▶ [EXERCISE DESCRIPTION]
Copy out the lines of the records below, and only those lines, from the one with "thumb cmc: (791, 676)" through the one with "pinky mcp: (689, 558)", exactly as they appear.
**** SOURCE MATERIAL
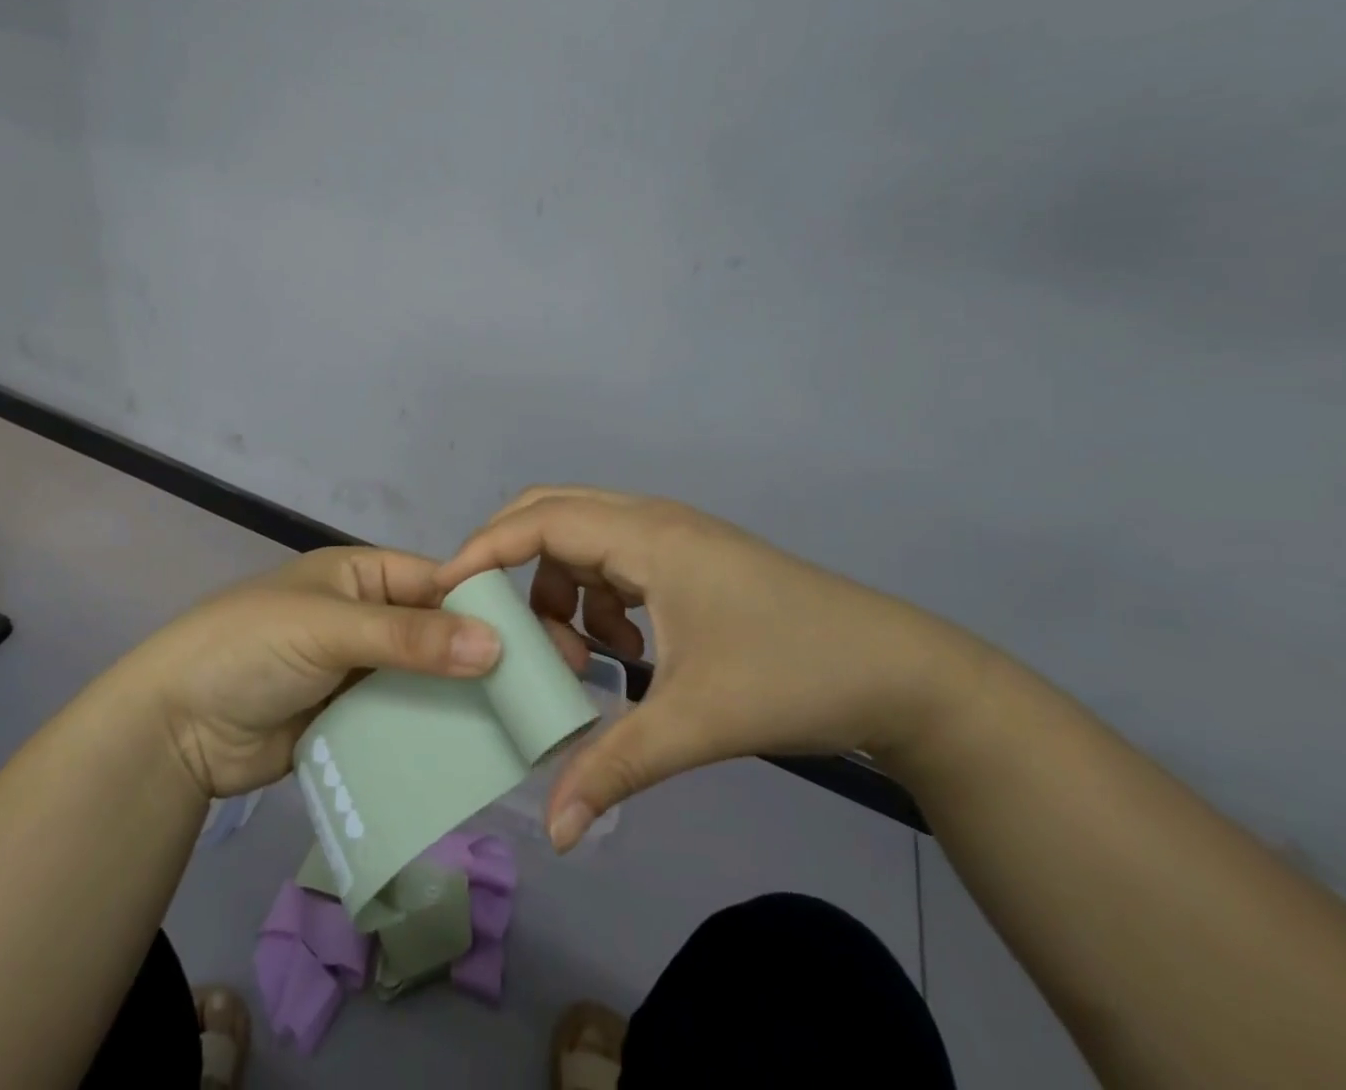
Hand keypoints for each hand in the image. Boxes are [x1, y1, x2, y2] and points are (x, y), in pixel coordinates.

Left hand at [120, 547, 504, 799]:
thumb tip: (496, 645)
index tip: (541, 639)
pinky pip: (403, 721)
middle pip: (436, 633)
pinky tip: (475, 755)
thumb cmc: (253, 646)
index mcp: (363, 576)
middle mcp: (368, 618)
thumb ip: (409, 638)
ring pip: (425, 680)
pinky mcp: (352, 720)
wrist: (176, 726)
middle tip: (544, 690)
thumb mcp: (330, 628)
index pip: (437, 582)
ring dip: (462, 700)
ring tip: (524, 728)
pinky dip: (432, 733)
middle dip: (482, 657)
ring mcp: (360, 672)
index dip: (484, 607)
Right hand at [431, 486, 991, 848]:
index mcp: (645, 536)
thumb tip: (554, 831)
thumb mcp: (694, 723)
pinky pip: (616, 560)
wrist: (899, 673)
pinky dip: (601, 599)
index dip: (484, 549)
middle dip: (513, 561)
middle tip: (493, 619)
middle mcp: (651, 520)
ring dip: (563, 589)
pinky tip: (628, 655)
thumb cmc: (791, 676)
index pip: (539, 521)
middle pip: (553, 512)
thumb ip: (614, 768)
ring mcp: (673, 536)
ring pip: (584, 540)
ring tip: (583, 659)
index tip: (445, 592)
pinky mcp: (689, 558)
********
**** SOURCE MATERIAL
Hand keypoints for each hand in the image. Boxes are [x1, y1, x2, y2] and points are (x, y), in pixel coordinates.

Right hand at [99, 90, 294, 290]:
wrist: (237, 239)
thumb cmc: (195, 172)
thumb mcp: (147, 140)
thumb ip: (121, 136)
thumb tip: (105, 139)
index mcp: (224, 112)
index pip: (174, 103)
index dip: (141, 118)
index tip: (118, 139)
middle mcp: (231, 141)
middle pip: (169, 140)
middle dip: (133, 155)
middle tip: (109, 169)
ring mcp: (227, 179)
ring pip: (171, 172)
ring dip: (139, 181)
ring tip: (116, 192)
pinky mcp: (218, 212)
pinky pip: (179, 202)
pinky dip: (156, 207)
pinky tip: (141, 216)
********
▶ [YOUR RESPONSE]
thumb cmc: (791, 676)
index pip: (539, 521)
middle pip: (553, 512)
thumb ip: (614, 768)
ring mcp: (673, 536)
ring pip: (584, 540)
ring tip: (583, 659)
index tip: (445, 592)
pinky mcp: (689, 558)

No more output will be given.